[How to complete this task]
Please rewrite all the items below, swapping "chart" for "graph" wherever it occurs and leaving everything else the same. Omit the pictures from your answer.

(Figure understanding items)
━━━
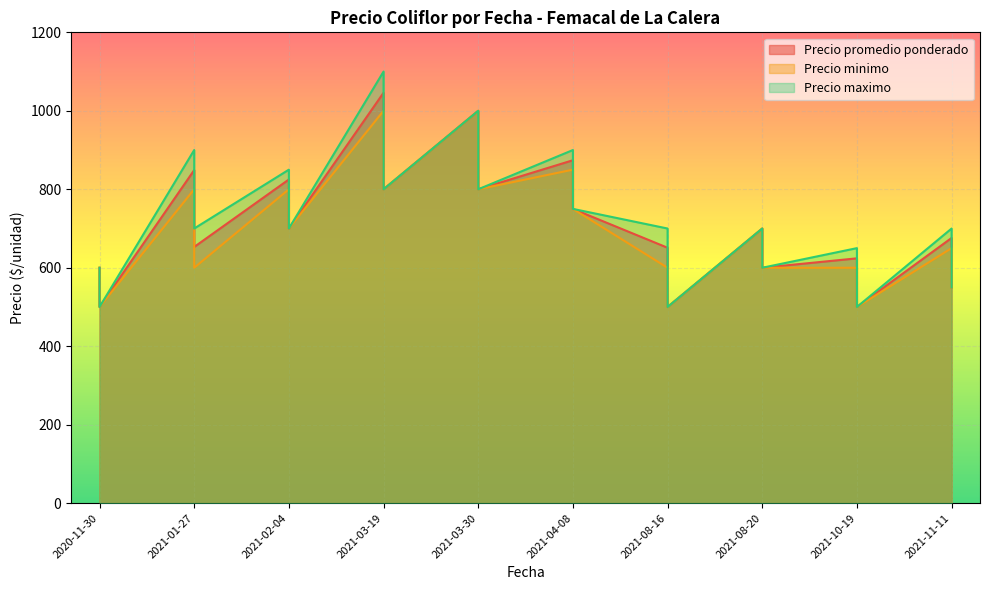

What is the difference between the maximum and minimum values in the Precio maximo series?

600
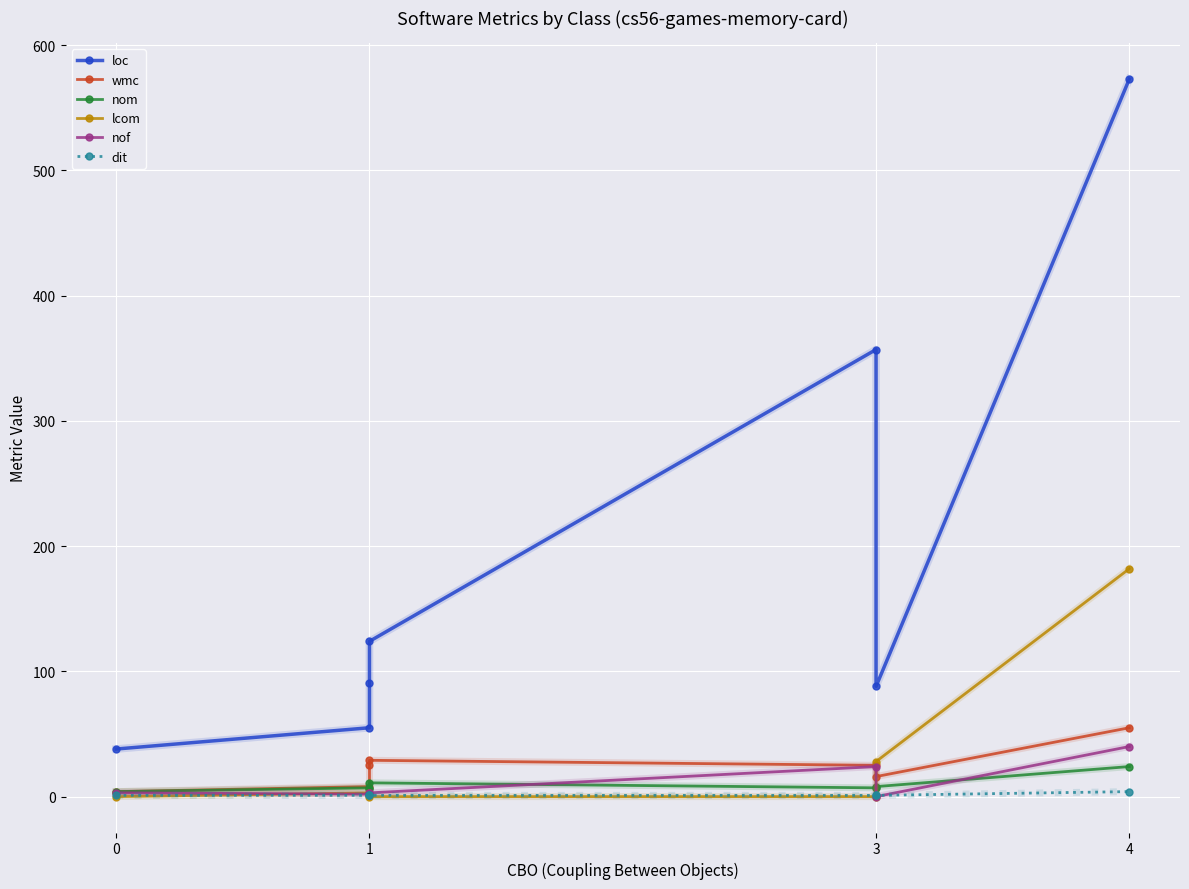

Which has a higher value, 3 or 0?

3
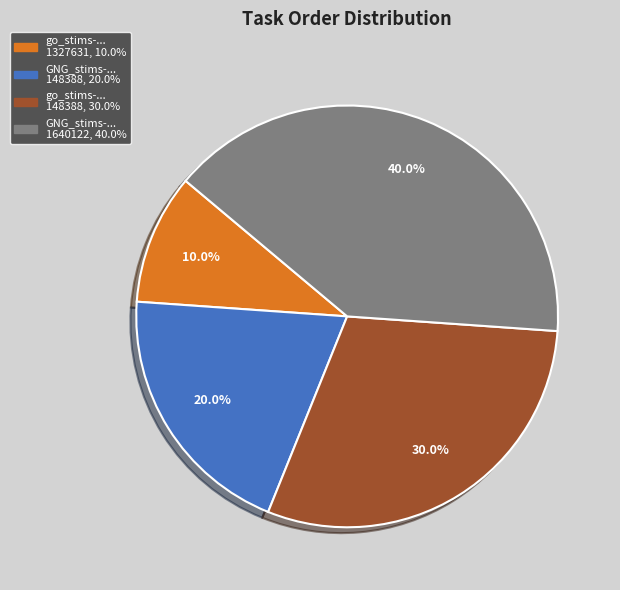

Does any single category account for the majority?

No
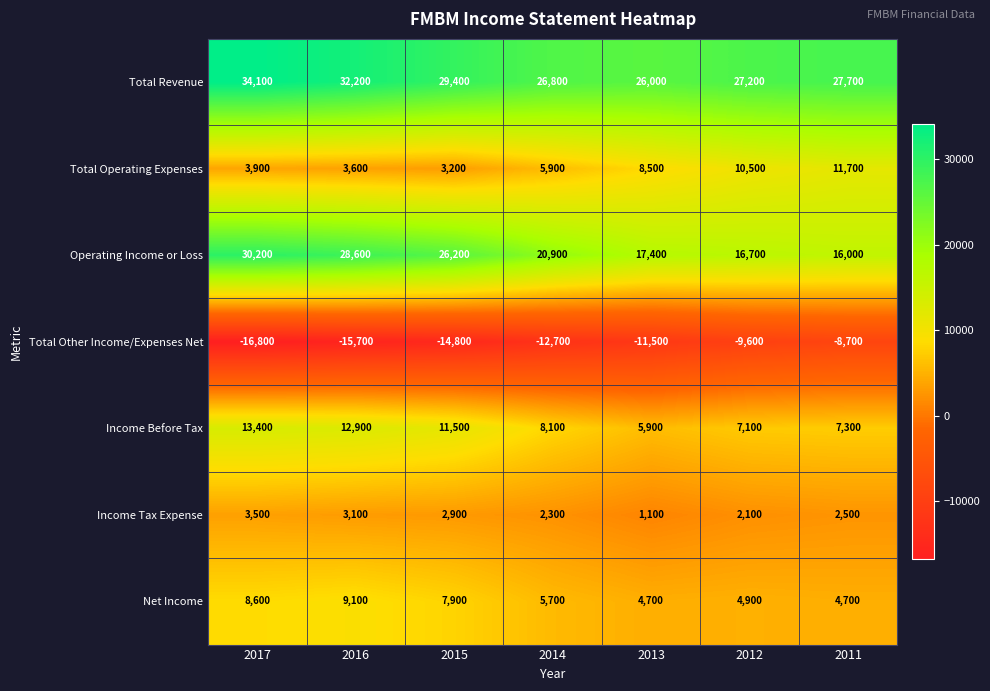

Which label corresponds to the largest value in the chart?

2017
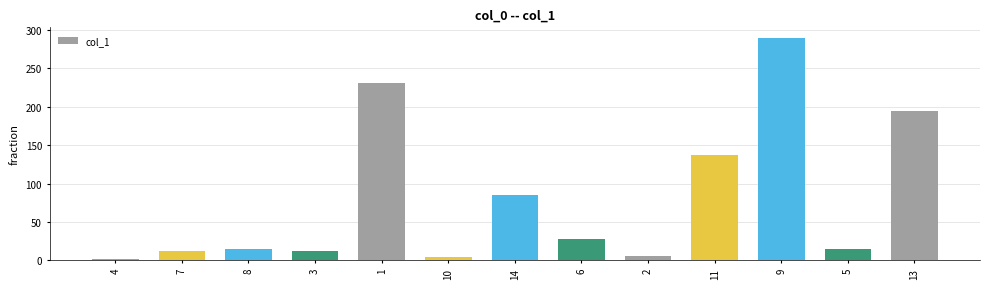

True or false: the data shows 11.9 at 3.

True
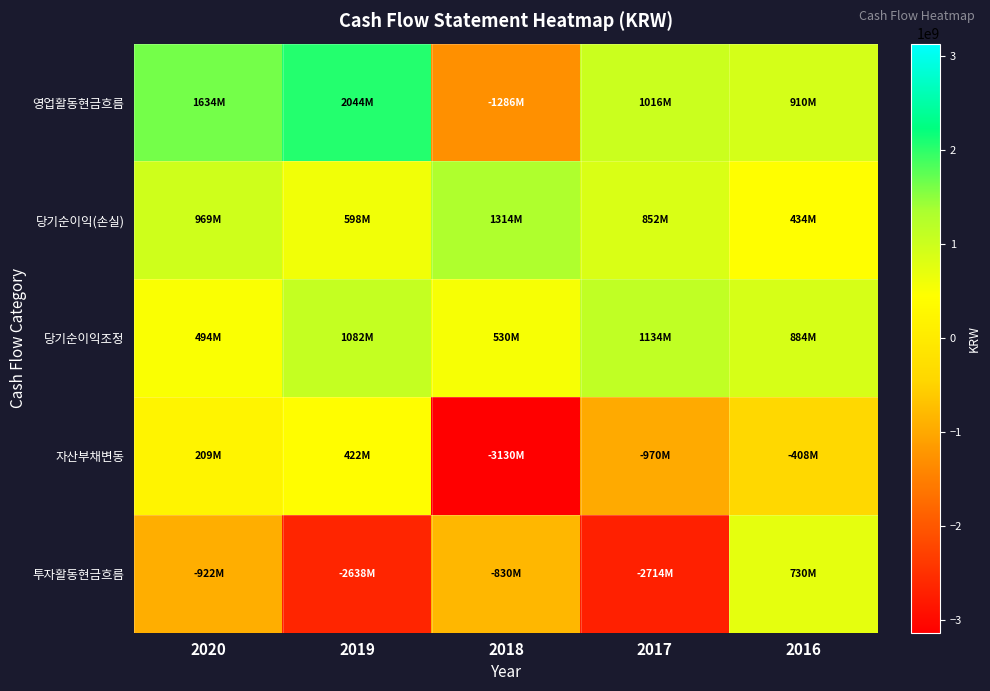

Which category has the highest value across all series?

2019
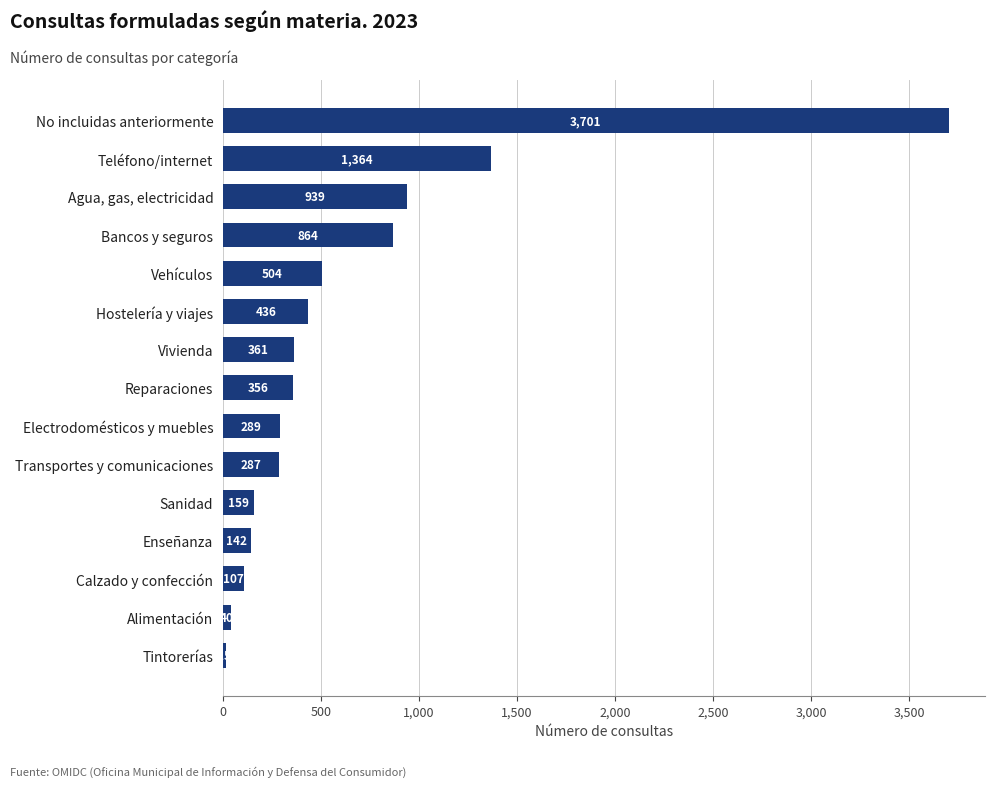

Approximately how many times larger is the value at Electrodomésticos y muebles compared to Bancos y seguros?

0.3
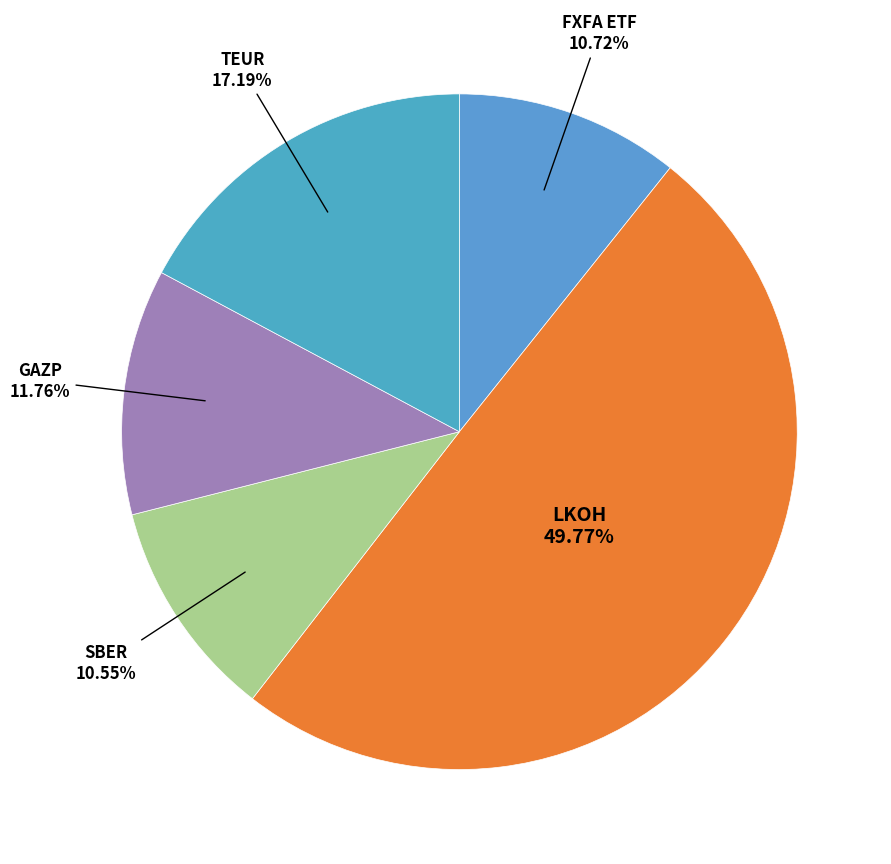

How many segments does this pie chart have?

5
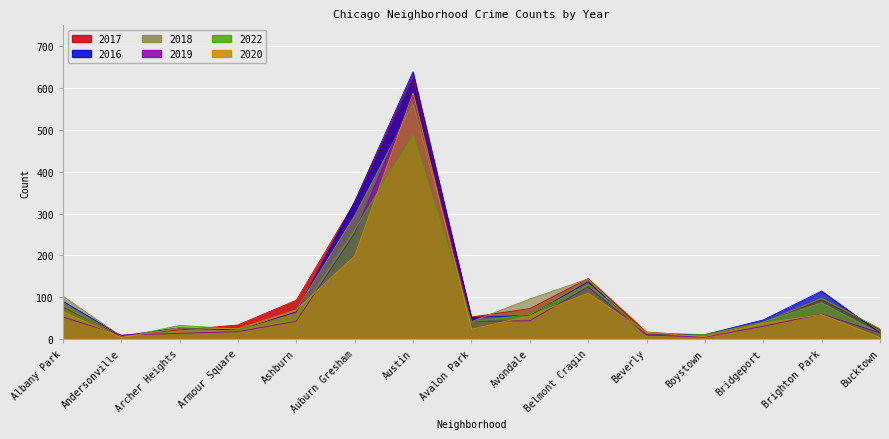

At which label is 2019 closest to 293?

Auburn Gresham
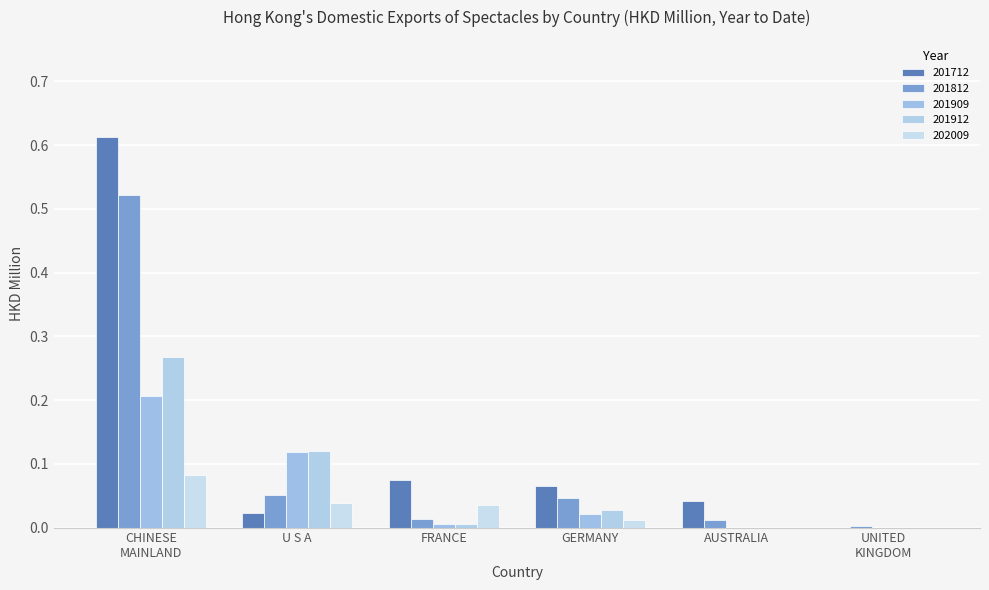

Are the bars grouped side by side (vs. stacked)?

Yes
━━━
[Reply]
What is the difference between the maximum and minimum values in the Precio maximo series?

600

Which has a higher value, 3 or 0?

3

Does any single category account for the majority?

No

Which label corresponds to the largest value in the graph?

2017

True or false: the data shows 11.9 at 3.

True

Which category has the highest value across all series?

2019

Approximately how many times larger is the value at Electrodomésticos y muebles compared to Bancos y seguros?

0.3

How many segments does this pie graph have?

5

At which label is 2019 closest to 293?

Auburn Gresham

Are the bars grouped side by side (vs. stacked)?

Yes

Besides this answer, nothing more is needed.